==== Entries shown
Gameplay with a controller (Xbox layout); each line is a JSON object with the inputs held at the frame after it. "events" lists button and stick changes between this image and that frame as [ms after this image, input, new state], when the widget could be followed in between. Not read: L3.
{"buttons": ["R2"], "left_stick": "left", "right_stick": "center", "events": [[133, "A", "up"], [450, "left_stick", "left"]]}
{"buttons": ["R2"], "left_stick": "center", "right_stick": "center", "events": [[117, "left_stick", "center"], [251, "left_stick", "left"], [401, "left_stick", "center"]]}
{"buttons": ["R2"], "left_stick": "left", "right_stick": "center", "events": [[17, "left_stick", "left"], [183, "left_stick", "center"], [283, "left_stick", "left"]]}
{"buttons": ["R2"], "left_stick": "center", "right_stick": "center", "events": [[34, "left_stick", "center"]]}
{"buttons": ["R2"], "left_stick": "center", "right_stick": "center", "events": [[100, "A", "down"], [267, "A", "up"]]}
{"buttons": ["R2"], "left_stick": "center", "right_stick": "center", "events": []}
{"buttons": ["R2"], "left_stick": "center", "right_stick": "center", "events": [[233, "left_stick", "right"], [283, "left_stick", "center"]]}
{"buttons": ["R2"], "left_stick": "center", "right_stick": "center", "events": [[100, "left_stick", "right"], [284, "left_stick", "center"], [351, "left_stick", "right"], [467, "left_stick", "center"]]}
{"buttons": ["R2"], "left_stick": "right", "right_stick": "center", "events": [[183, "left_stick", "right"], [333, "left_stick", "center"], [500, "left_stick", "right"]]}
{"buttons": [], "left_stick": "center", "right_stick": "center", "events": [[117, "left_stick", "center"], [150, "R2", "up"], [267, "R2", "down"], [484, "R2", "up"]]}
========
— Directions —
Some lines above hold the word "down". Copy all of them.

— Answer to this exercise —
{"buttons": ["R2"], "left_stick": "center", "right_stick": "center", "events": [[100, "A", "down"], [267, "A", "up"]]}
{"buttons": [], "left_stick": "center", "right_stick": "center", "events": [[117, "left_stick", "center"], [150, "R2", "up"], [267, "R2", "down"], [484, "R2", "up"]]}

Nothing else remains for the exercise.